The next day it was on to Wadi Halfa on the Sudanese/Egyptian border. We were rather nervous, as an earlier group of “Machalniks” had been detained in Cairo.

We continued across the desert to El-Adem just outside Tobruk for refueling, and then continued to Rome. While flying over the Mediterranean, we were not happy to see flames coming out of one of the airplane wings.

We finally landed at Rome, tried to tidy up and look like “touring students” as instructed, and not, heaven forbid “Halutzim”, when the doors opened and in came a guy in an open-necked shirt, rolled-up shirt sleeves, who said, “Shalom Chevra, Bruchim Habaim, this is where you get off.” So much for secrecy!

At last, after about 24 or 36 hours, we boarded a “real” tourist Dakota with upholstered seats such luxury! the final leg of our journey to Israel . In those days, few of us had ever flown before in any kind of plane, so this was also a new experience.

During the flight we were told that the UN Forces were interning all military-aged people who arrived in Haifa, so the plane was diverted to Tel Aviv, to Sde Dov airport. After we landed, the VIPs on our flight were whisked away in taxis while we were left with our suitcases in the middle of the deserted landing field for half the night. Eventually, a truck arrived and drove us off to the Tel-Litwinsky military absorption camp, on the outskirts of Tel Aviv, which was surrounded by many eucalyptus trees . Here, to our dismay, we were separated from our husbands as it was Chaverot on one side of the road, and Chaverim on the other. The dismay was mainly due to the fact that our toothbrushes and other toiletries were all in one suitcase!

The next day we were inducted into the army, but thanks mainly to Rosie’s excellent command of Hebrew, which had us all awestruck, we were finally discharged and allowed to go to Tel Aviv to find the offices of the South African Zionist Federation in Ahad Haam Street. Here we asked them to get the Habonim group sent to Maayan Baruch, which, being a border kibbutz, was in the same category as serving in the army.

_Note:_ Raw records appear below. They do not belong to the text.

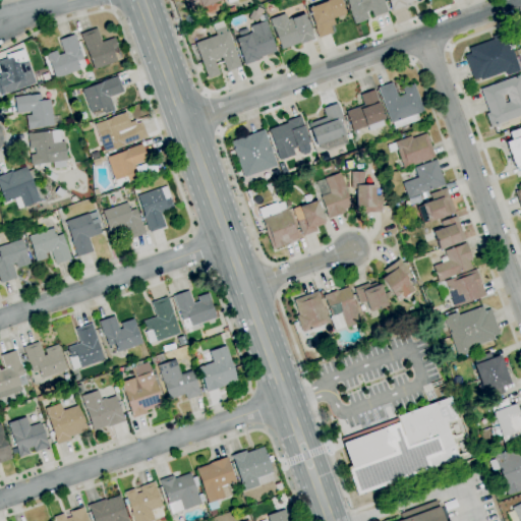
[(211,13),(207,13),(205,12),(203,12),(200,8),(188,12),(183,0),(219,0),(220,1),(219,1),(221,6),(217,8),(216,9),(214,11),(212,12),(211,13)]
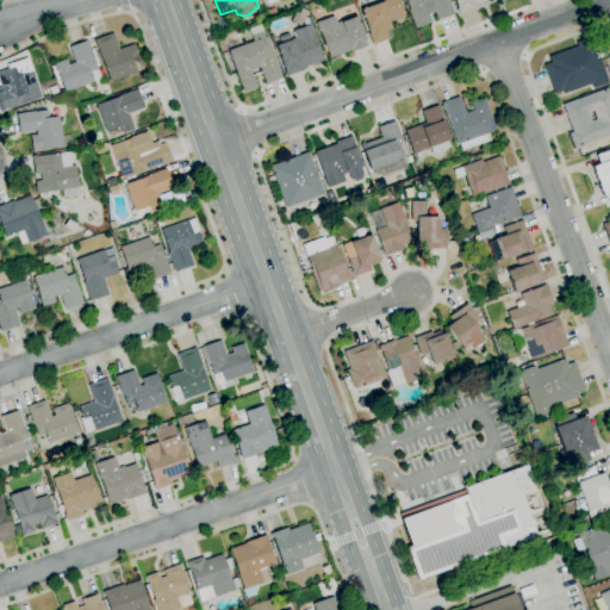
[(372,44),(368,33),(369,33),(360,10),(383,1),(381,0),(398,0),(405,17),(390,23),(392,29),(386,31),(388,39),(372,44)]
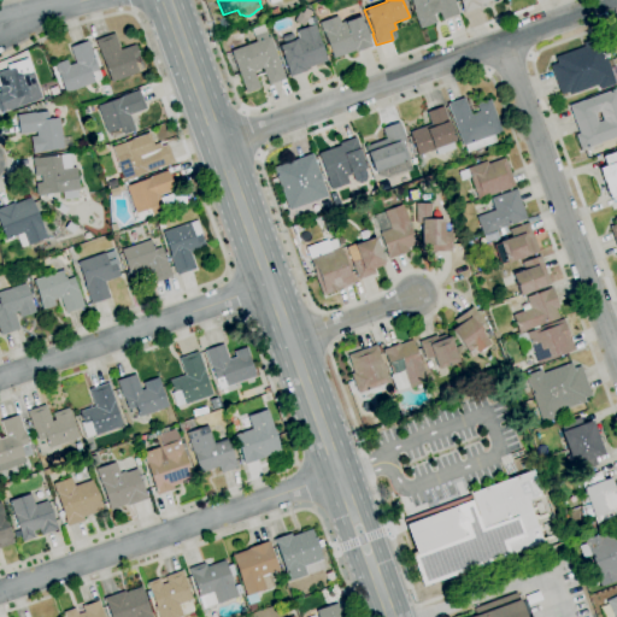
[(442,21),(439,12),(433,15),(436,23),(419,29),(412,10),(413,10),(410,0),(453,0),(459,13),(442,21)]
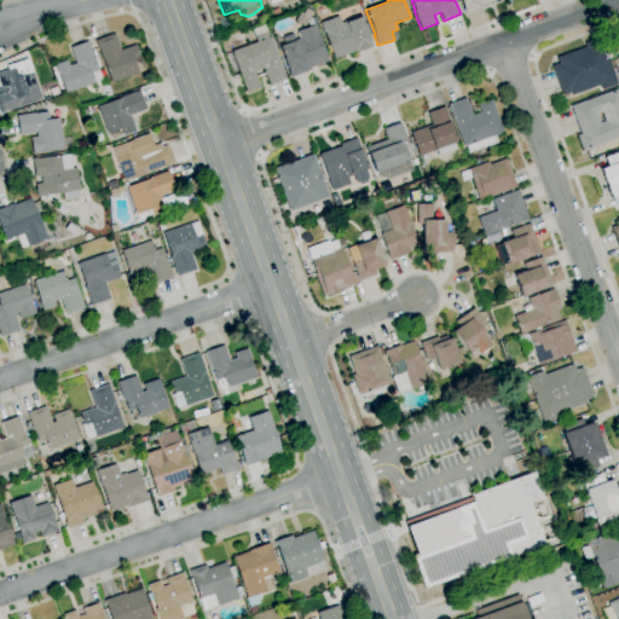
[(466,13),(461,0),(492,0),(480,5),(481,7),(466,13)]
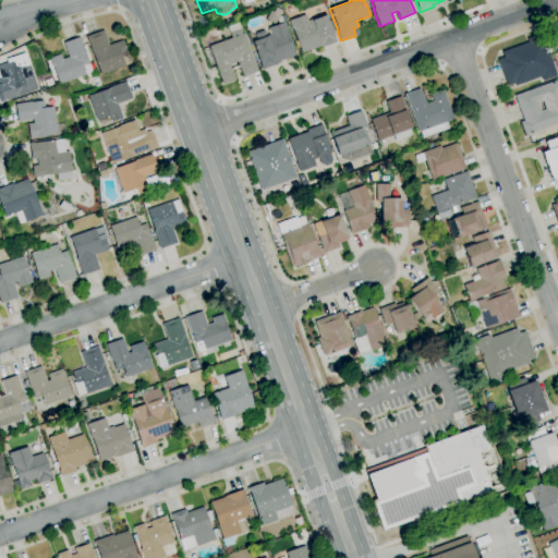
[(246,16),(244,10),(251,7),(253,13),(246,16)]
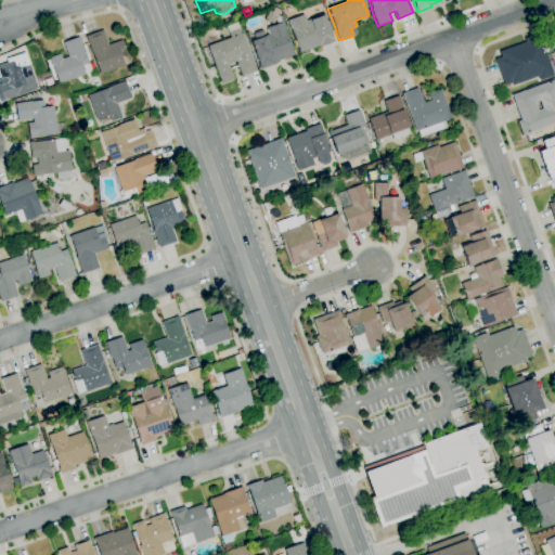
[(272,23),(265,18),(269,11),(271,12),(274,8),(280,11),(272,23)]
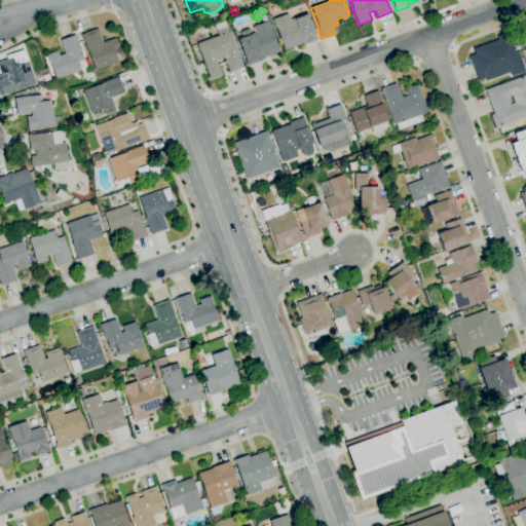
[(284,50),(282,44),(279,45),(277,40),(279,39),(275,27),(274,28),(271,20),(287,13),(290,20),(294,17),(295,19),(307,13),(313,30),(316,39),(303,45),(302,43),(284,50)]
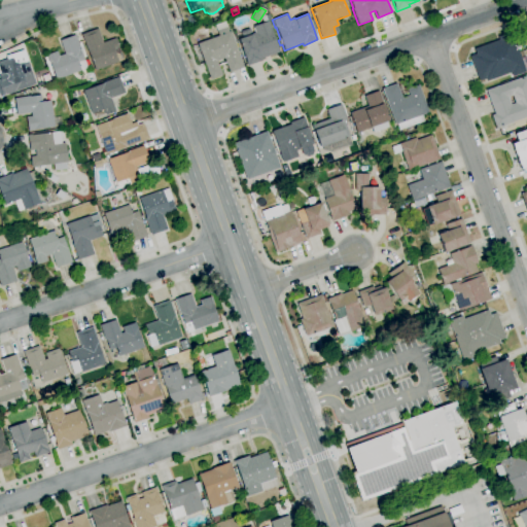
[(247,66),(246,63),(246,62),(238,39),(236,40),(234,35),(242,32),(241,31),(248,29),(248,30),(250,29),(251,34),(255,33),(253,27),(269,21),(271,28),(271,29),(279,53),(260,59),(261,61),(247,66)]
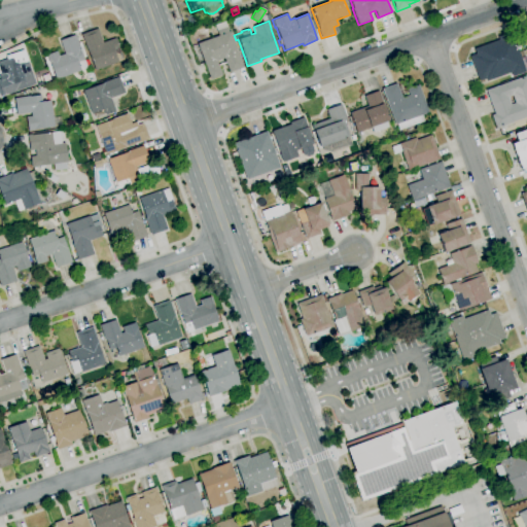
[(210,79),(197,43),(218,35),(214,25),(224,22),(229,32),(231,31),(243,68),(230,73),(224,59),(216,61),(221,75),(210,79)]
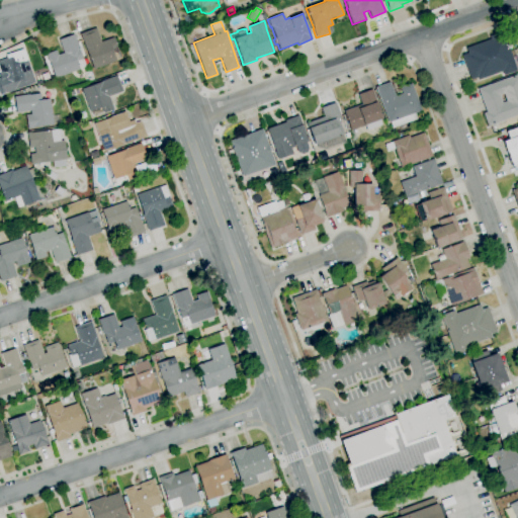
[(93,69),(87,53),(86,54),(84,50),(86,50),(80,34),(95,28),(100,41),(114,37),(117,47),(121,59),(93,69)]
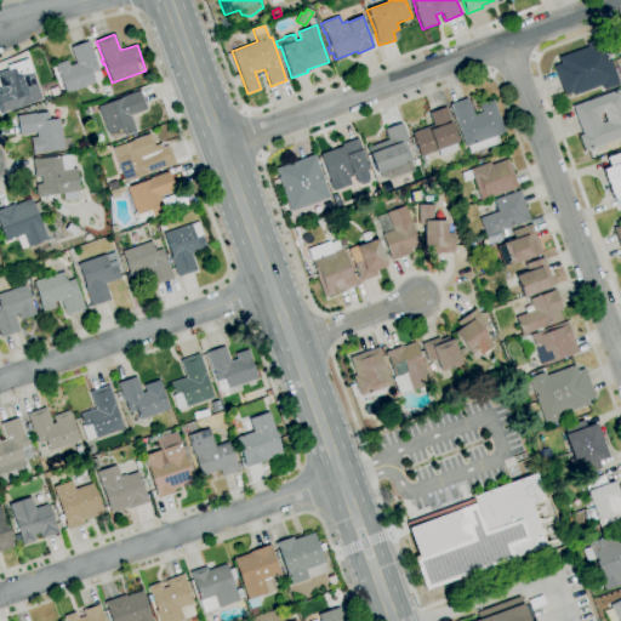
[(573,96),(571,93),(564,96),(553,66),(560,63),(558,57),(587,47),(586,44),(603,38),(604,41),(609,40),(614,51),(608,52),(614,68),(619,67),(620,72),(620,81),(619,83),(620,85),(603,90),(602,86),(573,96)]
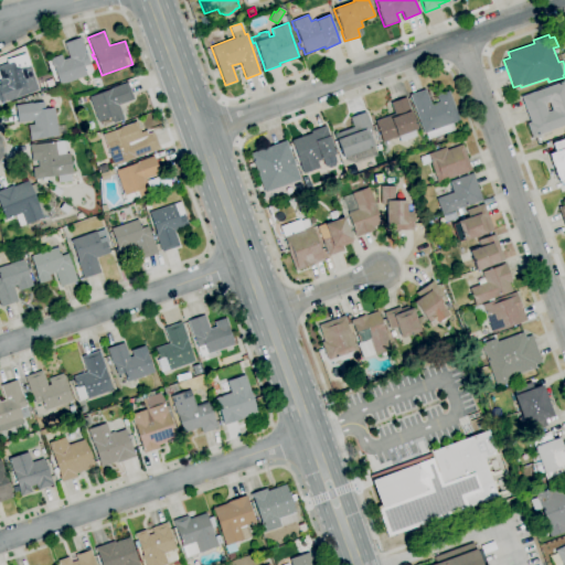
[(60,86),(53,67),(53,68),(50,59),(61,54),(63,60),(70,57),(64,43),(81,38),(86,52),(85,53),(93,73),(86,75),(86,76),(60,86)]
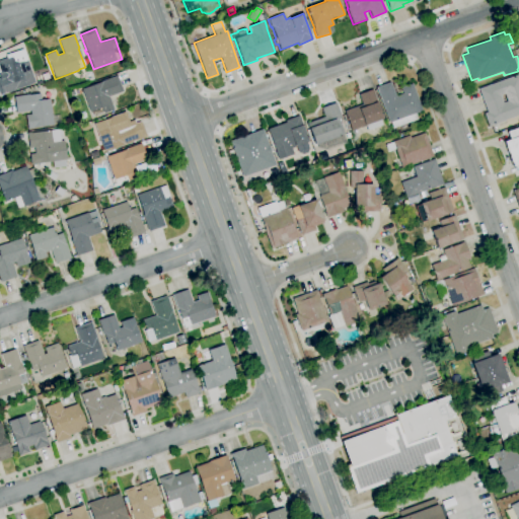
[(0,94),(0,60),(12,57),(15,64),(27,60),(35,83),(28,85),(29,86),(26,87),(26,85),(15,89),(15,90),(0,94)]
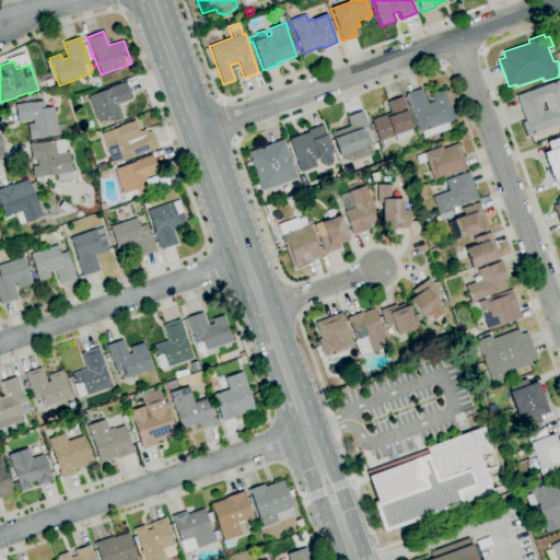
[(112,123),(109,117),(96,121),(88,96),(108,89),(108,88),(126,81),(132,98),(117,104),(123,118),(112,123)]
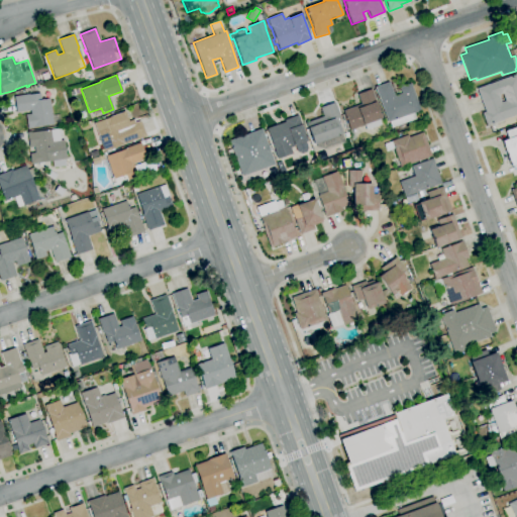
[(516,114),(487,125),(482,113),(485,112),(477,89),(516,75),(516,77),(516,114)]
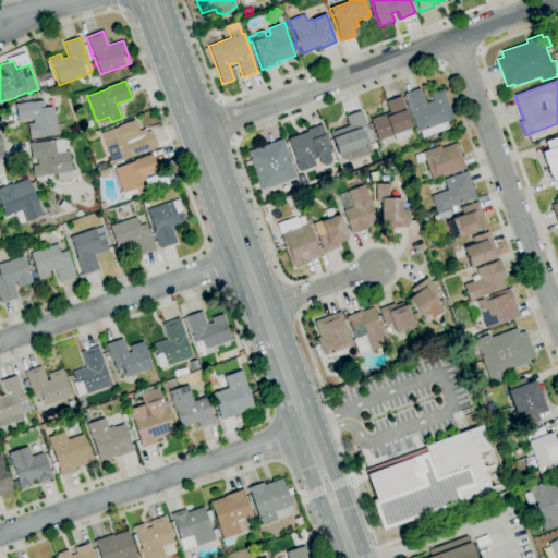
[(422,138),(420,132),(417,132),(404,94),(420,88),(425,104),(433,100),(431,95),(443,91),(453,119),(447,122),(449,129),(422,138)]
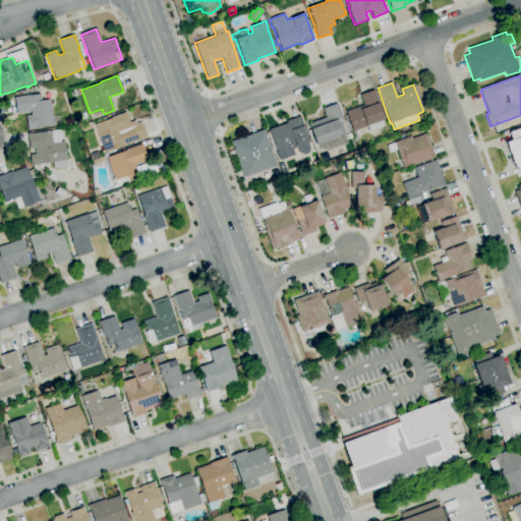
[(368,131),(366,125),(352,131),(345,112),(363,105),(359,95),(373,90),(384,119),(382,120),(384,125),(368,131)]
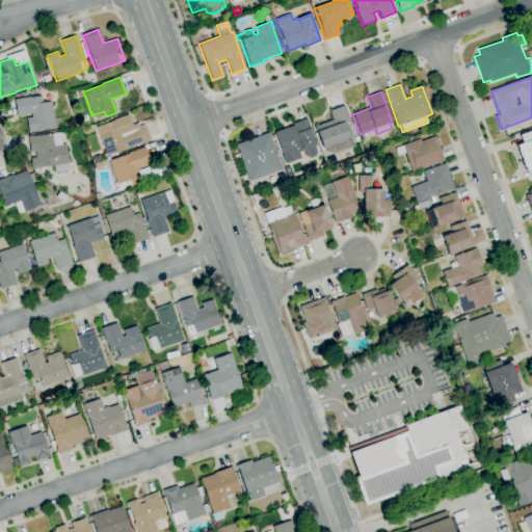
[(28,132),(26,118),(31,117),(31,114),(17,116),(15,99),(30,97),(30,98),(42,96),(43,103),(51,102),(53,118),(60,117),(61,126),(54,127),(54,128),(40,130),(40,131),(28,132)]
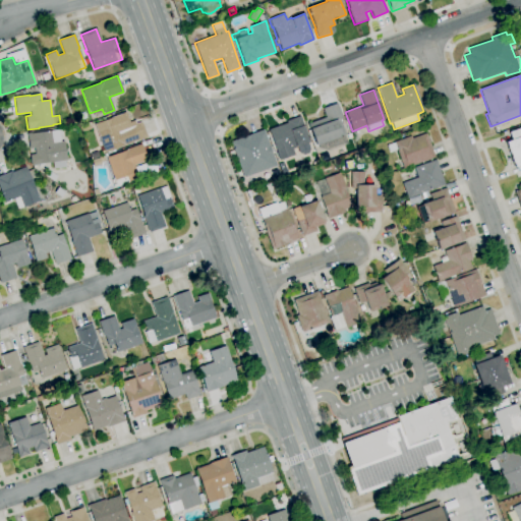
[(316,146),(310,130),(307,124),(326,117),(323,109),(337,103),(343,118),(339,120),(345,134),(316,146)]
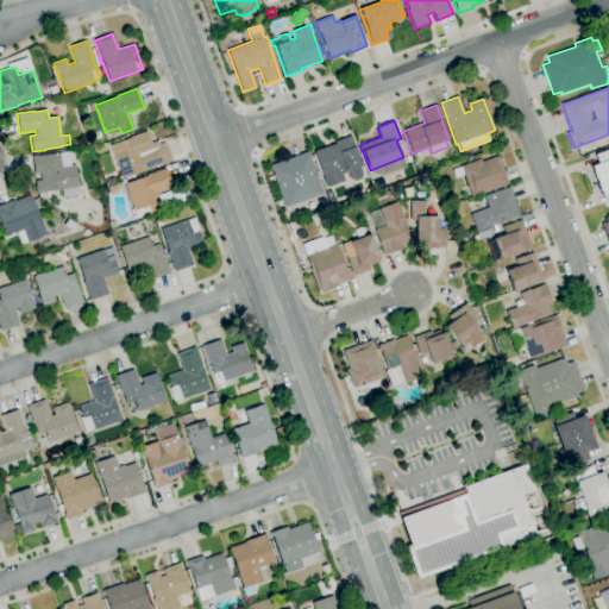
[(121,179),(111,145),(129,138),(152,130),(158,145),(164,143),(171,162),(146,170),(121,179)]
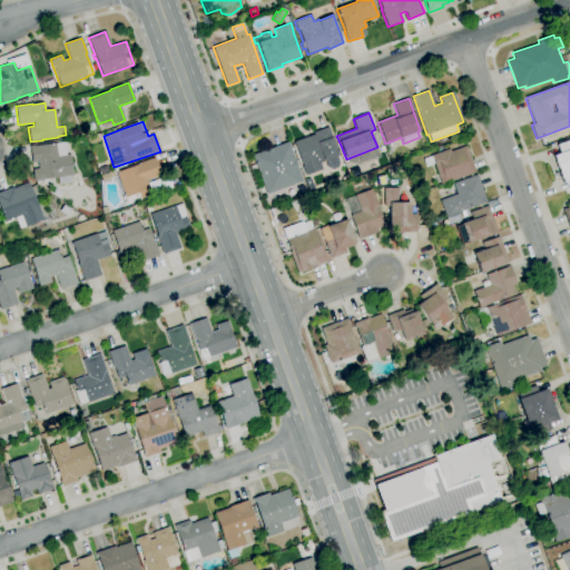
[(305,176),(302,167),(303,167),(294,141),(314,135),(313,133),(328,127),(330,130),(330,131),(338,155),(336,156),(338,163),(336,168),(332,169),(326,168),(324,161),(320,163),(322,169),(305,176)]
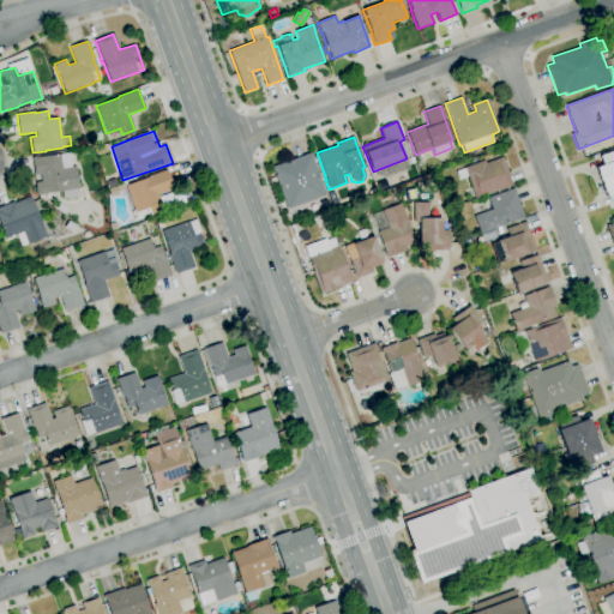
[(613,194),(607,198),(596,168),(603,166),(600,156),(613,150),(613,194)]
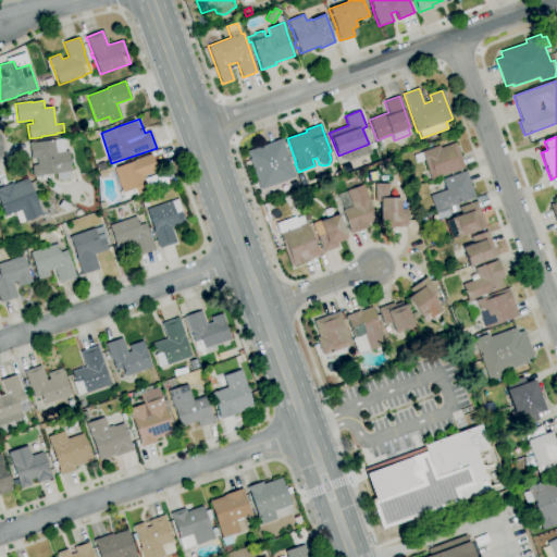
[(260,190),(251,165),(247,166),(245,162),(249,161),(246,151),(282,138),(296,177),(260,190)]
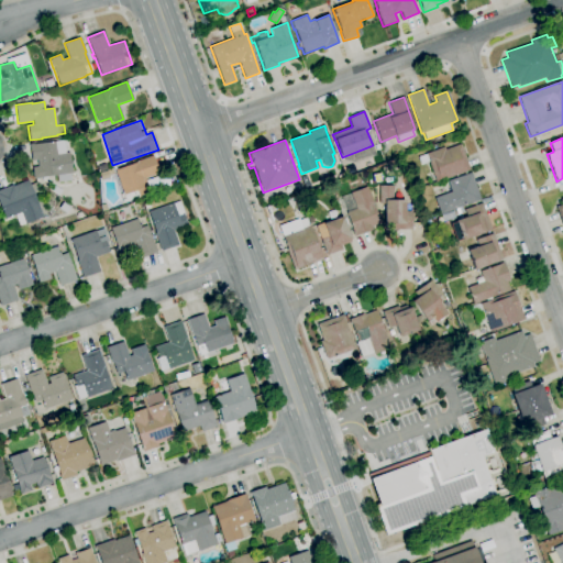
[(33,178),(32,167),(37,166),(37,161),(32,162),(30,145),(63,141),(65,153),(69,153),(72,174),(57,175),(33,178)]
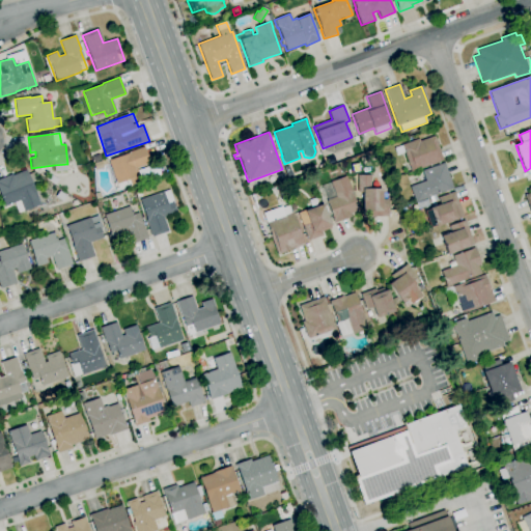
[(411,172),(404,152),(396,156),(394,148),(401,145),(418,139),(419,141),(435,136),(443,160),(411,172)]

What does one remember of Tel Aviv in those days? Very shabby peeling plaster walls, many pockmarked with bullet holes, sandbags piled up around every apartment entrance, and soldiers stopping everyone to check identity cards. Girls, women and men walked the streets dressed in khaki shorts and shirts. It was the uniform of the whole country at that time, civilians and army alike.

After spending the night in the sleaziest of Tel Aviv hotels near the beachfront, sharing a room with six other people, we finally boarded the bus which was to take us to the Upper Galilee.

The journey took us the whole day as we drove over back roads (not that the main roads were much different), narrow and winding, passing Petach Tikva, Hadera, Afula, Tiberias, Rosh Pina, and finally depositing us at Kfar Giladi. Here we were taken into the dining room and told with pride that it had once been a cow shed, which was not too hard to believe. We were served tea and bread with jam, the latter so diluted that it ran off the bread before it could be spread.

We spent the night at the kibbutz, as it was dangerous to travel to Maayan Baruch after dark. Next morning we set out for Maayan Baruch in an open command car and finally, after a good hour or more driving across dirt tracks and wadis, reached our destination, which today is a 10-minute drive. On arrival at Kibbutz Maayan Baruch, our story faded into insignificance when all our Chevra, who had arrived by much more devious routes, told us of their adventures.